I’ve written in the past on the fallacy of metrics worship, and it's worth quoting again. This quote is from Charles Handy's “The Empty Raincoat” which attributes this quote to former Secretary of Defense, Robert McNamara:
The first step is to measure whatever can be easily measured. This is OK as far as it goes. The second step is to disregard that which can't be easily measured or to give it an arbitrary quantitative value. This is artificial and misleading. The third step is to presume that what can't be measured easily really isn't important. This is blindness. The fourth step is to say that what can't be easily measured really doesn't exist. This is suicide.”
McNamara’s drive to quantify the progress in the Vietnam war turned out to be highly misleading. (Note that this quote has been attributed to Daniel Yankelovich, but I have the Handy book in my hot little hand, the quote is in there, attributed to McNamara, with no footnote, and I can find no real evidence that Yankelovich was ever involved. My research into the authentic source continues.)
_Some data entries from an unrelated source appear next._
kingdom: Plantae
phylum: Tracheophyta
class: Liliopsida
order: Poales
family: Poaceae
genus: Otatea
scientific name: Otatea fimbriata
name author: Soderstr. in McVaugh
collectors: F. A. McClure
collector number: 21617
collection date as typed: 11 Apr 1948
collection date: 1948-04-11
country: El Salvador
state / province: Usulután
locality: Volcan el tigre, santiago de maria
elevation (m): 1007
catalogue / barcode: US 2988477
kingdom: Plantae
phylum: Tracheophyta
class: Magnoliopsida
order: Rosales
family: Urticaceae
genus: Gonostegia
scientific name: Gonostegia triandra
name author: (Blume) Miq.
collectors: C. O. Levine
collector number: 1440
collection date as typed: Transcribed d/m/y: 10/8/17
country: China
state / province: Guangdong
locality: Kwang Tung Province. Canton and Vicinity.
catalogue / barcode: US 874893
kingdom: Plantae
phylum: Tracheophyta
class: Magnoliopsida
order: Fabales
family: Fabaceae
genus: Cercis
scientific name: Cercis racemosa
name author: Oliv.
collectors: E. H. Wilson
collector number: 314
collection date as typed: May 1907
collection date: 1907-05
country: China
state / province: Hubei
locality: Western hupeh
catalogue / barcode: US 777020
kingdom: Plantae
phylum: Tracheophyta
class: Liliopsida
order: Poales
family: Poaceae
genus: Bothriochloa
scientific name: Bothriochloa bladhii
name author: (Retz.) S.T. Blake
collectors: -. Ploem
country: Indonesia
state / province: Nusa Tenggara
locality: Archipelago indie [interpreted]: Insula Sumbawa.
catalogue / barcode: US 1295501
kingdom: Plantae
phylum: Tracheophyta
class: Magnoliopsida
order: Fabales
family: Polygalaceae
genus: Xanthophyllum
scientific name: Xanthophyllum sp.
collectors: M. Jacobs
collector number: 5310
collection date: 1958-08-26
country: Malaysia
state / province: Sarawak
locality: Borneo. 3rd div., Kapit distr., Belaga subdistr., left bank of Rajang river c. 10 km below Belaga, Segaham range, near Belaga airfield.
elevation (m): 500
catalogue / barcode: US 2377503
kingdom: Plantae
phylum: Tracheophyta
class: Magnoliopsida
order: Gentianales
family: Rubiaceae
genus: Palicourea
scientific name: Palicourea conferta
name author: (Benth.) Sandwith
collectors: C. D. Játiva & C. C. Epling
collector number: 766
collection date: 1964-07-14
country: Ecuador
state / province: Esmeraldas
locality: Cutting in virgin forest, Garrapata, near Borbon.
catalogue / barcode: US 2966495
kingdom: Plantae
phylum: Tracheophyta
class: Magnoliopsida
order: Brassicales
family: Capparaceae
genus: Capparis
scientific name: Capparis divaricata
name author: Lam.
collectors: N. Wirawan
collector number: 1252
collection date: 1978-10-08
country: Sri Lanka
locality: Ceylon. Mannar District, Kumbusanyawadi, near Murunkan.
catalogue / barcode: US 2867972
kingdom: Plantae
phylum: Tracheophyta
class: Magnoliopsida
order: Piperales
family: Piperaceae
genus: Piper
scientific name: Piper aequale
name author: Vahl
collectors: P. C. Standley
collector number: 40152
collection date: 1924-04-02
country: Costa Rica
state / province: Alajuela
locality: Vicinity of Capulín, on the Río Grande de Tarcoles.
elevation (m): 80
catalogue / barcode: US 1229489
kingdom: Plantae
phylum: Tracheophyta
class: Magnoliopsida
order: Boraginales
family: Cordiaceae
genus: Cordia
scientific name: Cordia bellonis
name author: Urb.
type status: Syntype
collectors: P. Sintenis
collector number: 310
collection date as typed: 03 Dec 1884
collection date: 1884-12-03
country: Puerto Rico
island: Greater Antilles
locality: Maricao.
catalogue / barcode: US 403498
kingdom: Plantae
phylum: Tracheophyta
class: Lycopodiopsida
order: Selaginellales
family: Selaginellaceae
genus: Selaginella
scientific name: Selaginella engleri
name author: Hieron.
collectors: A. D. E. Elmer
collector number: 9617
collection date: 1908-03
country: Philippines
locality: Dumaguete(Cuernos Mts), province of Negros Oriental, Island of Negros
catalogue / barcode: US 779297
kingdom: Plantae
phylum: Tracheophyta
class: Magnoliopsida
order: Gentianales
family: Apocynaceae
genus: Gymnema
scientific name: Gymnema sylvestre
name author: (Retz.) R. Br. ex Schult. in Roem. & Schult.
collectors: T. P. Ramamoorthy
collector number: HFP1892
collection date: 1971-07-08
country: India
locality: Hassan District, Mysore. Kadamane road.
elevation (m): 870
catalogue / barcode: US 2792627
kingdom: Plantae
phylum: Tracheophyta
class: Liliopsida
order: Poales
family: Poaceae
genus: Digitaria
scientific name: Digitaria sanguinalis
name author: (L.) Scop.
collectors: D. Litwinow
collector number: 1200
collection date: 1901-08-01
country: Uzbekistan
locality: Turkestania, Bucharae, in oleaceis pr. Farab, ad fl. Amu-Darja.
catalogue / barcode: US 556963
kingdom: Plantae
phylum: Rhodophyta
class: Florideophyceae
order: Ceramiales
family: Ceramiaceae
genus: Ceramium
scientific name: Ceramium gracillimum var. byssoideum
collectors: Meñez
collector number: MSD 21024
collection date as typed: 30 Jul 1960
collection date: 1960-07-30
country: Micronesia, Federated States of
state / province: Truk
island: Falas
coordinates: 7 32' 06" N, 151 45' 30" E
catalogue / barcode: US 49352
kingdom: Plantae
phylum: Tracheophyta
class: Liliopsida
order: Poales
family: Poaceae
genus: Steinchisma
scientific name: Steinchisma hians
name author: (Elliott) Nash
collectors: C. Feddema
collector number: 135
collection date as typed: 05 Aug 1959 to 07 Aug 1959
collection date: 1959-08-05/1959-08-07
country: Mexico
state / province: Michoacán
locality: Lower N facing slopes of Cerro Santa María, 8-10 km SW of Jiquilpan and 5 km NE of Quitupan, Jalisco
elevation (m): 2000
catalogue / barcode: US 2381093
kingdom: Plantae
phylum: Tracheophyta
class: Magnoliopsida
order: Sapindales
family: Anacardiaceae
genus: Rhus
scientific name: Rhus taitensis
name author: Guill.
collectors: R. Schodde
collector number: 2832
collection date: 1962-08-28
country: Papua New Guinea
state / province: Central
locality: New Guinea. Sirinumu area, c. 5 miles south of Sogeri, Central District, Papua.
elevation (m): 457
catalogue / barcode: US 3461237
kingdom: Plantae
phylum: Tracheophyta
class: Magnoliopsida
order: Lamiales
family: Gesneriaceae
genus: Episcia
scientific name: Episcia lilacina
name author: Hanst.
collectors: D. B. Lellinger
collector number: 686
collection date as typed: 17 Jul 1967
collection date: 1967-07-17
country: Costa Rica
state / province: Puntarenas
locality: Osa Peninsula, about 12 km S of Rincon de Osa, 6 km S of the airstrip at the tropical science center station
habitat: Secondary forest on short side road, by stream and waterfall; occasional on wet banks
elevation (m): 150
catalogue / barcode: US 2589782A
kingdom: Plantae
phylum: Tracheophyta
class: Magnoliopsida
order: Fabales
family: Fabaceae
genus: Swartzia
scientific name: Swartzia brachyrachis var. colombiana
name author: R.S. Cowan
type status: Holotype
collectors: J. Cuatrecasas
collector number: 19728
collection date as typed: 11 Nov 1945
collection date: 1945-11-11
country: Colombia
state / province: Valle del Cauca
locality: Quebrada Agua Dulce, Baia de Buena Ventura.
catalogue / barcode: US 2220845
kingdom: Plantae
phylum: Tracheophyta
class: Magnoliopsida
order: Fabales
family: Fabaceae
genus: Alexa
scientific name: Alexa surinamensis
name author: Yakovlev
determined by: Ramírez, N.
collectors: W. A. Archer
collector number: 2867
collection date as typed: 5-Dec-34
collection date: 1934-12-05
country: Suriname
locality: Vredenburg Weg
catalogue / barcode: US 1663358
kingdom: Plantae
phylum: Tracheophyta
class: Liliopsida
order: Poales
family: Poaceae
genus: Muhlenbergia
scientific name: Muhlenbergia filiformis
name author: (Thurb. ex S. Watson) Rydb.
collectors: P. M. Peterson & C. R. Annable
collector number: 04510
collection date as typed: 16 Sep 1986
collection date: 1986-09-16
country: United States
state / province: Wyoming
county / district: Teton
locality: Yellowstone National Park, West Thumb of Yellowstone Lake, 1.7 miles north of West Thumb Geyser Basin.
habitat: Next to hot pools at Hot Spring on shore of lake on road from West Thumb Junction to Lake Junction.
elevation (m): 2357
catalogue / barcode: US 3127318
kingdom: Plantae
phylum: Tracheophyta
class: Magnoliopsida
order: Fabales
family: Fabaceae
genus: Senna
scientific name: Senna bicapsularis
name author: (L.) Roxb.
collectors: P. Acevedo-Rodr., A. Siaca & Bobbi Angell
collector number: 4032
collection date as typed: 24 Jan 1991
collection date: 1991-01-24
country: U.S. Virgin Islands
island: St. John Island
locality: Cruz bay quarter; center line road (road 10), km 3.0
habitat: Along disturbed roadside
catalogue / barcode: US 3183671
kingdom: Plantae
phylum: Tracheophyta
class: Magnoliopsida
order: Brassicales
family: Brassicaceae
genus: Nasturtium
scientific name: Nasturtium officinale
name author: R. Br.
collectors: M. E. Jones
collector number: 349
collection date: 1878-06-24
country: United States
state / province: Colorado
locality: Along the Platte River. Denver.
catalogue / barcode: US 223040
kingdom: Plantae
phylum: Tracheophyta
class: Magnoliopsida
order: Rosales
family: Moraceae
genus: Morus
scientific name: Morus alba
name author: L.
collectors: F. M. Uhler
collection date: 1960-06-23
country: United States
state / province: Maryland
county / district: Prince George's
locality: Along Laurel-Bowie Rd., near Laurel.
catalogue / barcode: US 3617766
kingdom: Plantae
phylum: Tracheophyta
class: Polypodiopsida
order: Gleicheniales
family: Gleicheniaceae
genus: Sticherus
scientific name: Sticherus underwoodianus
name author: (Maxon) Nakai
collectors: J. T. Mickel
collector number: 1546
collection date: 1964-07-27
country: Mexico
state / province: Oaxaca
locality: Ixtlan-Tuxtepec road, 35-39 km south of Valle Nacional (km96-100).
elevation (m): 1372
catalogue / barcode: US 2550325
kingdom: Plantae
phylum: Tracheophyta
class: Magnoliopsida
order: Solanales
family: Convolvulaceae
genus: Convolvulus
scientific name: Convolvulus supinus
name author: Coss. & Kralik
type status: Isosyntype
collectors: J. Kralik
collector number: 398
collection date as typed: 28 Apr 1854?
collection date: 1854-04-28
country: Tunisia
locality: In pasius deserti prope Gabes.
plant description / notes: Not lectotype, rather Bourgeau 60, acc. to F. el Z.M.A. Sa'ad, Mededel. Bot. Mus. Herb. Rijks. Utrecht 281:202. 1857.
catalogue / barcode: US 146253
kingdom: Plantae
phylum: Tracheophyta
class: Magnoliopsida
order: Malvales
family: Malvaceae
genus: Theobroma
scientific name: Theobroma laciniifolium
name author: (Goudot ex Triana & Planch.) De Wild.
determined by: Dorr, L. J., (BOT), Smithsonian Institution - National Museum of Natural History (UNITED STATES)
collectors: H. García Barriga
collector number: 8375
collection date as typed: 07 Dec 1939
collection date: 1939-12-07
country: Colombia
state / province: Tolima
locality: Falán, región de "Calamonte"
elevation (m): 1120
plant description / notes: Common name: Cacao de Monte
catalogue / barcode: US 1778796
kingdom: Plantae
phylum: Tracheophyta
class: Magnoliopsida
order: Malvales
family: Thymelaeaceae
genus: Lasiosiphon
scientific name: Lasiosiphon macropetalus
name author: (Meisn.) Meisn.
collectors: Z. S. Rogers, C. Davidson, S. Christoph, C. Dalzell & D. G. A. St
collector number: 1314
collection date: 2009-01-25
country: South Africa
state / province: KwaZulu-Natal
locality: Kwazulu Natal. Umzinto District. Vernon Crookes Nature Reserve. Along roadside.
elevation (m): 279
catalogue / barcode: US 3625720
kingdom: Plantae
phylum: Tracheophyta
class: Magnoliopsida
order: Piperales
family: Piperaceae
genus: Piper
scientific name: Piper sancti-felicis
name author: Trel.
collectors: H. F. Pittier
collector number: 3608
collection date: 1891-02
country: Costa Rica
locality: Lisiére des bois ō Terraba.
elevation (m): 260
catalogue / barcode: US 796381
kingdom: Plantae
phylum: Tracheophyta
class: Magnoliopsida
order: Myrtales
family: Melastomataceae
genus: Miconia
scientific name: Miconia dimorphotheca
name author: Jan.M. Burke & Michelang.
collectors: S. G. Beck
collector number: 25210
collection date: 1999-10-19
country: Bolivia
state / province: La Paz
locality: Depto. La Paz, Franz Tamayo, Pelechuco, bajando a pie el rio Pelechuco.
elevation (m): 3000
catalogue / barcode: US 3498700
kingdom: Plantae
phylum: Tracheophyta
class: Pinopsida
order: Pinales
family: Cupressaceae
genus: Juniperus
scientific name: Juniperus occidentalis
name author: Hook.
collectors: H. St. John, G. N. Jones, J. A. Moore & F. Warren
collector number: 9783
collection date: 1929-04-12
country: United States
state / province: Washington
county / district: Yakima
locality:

Metrics are diagnostic clues that help you determine the health of the system. They are neither the goal nor the system itself. Think of them like body temperature. It can help you see that someone’s ill, but it is only the broadest indicator of what the problem is.
The age of experimentation needs doers above all
This has left us smack dab in the age of experimentation. So what are the skills and temperaments we need to value now? Curiosity. A profound lack of self-consciousness, which frees you to make a fool of yourself as needs be -- we may also call this humility. The ability and inclination to respect others enough to ask them questions and listen to the answers.
We also need tenacity, or the willingness to fail and try again. And of course the willingness to accept that the world is ambiguous. Rarely if ever will we have all the information we’d like.
We are learning to ask questions, get answers to those questions and ask additional questions. If your business, your team and your natural inclinations are not aligned around that, you are going to have a very long cooling off period indeed.
The skill we need now is the ability and willingness to do stuff. The people who just try and do will be miles ahead of those who hesitate and worry.
For most of us, (and my computer-building son) the best is yet to come.